Extend the court ruling on the respondent's submissions below by writing the next few numbered paragraphs, picking up right after its last sentence.

● Quoted passage:
┄┄┄┄┄┄┄┄┄┄┄┄┄┄┄┄┄┄┄┄

18. First and foremost, Learned counsel for the Respondent has submitted that the Defendants’ herein duly instructed and retained the firm of M/s E. M Wachira & Co Advocates to act for same in the matter and thereafter the said firm of advocate proceeded to and entered appearance dated the 19th December 2012.

19. Furthermore, Learned counsel for the Respondent has submitted that subsequently the said advocate, namely, M/s E. M Wachira & Co Advocates proceeded to and filed an Application dated the 14th June 2013; and in respect of which same sought to have the default/interlocutory Judgment, which had hitherto been entered against the Defendants’/Applicants’, to be set aside.

20. Suffice it to state, that Learned counsel for the Respondent thereafter drew the attention of the court to the Ruling rendered on the 31st March 2017; and wherein the Honorable court [differently constituted] proceeded to set aside the default Judgment and thereafter granted the Defendants’/Applicants’ an opportunity to file their Statement of Defense.

21. In any event, Learned counsel for the Respondent has submitted that pursuant to the Ruling of the court rendered on the 31st March 2017; the Defendants’ duly filed a Statement of Defense and Counterclaim dated the 15th April 2023, which statement of Defense and Counterclaim remains on record to date.

22. Secondly, Learned counsel for the Respondent has submitted that even though the current advocates representing the Applicants’ are privy to and aware of the Judgment which was entered on the 28th July 2022, same (Defendants/Applicants’ Advocate), did not seek for and/or obtain Leave of the court to come on record for and on behalf of the Applicants’ in accordance with the provisions with Order 9 Rule 9 of the Civil Procedure Rules 2010.

23. Premised on the contention that the current Advocates for the Applicants’ neither sought for nor obtain the requisite Leave to come on record, Learned counsel for the Respondent has submitted that the instant Application is incompetent, misconceived and otherwise legally untenable.

24. In support of the foregoing submissions, Learned counsel for the Respondent has cited and relied on the decision on the case of Kazungu Kitsao Kivuma versus George Kuria Muthoni (2021)eKLR, where the court considered the import and tenor of Order 9 Rule 9 of the Civil Procedure Rules 2010.

┄┄┄┄┄┄┄┄┄┄┄┄┄┄┄┄┄┄┄┄

● Dataset content:
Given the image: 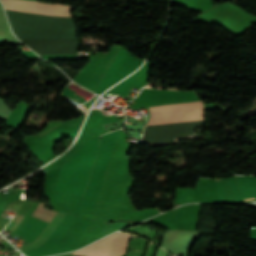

┄┄┄┄┄┄┄┄┄┄┄┄┄┄┄┄┄┄┄┄

● Output below:
25. Finally, Learned counsel for the Respondent has submitted that the Applicants’ herein were privy to and/or knowledgeable of the existence of the instant suit and therefore, it is misleading for the Applicants herein to contend that same only became aware of the existence of the instant suit when the same [Defendants’/Applicants’] were served with the Notice to show cause on the 9th December 2023.

26. Arising from the foregoing, Learned counsel for the Respondent has submitted that to the extent that the Applicants’ herein are seeking to partake of and benefit from the Equitable discretion of the court, then same were called upon to be candid and truthful with the court.

27. Nevertheless, Learned counsel for the Respondent has submitted that the Applicants’ herein have neither been candid nor truthful with court and thus same have not approached the seat of Justice with unclean [tainted] hands.

28. In a nutshell, Learned counsel for the Respondent has therefore implored the Honourable court to find and hold that the Application beforehand constitutes an abuse of the Due process of the Court and thus ought to be dismissed with costs.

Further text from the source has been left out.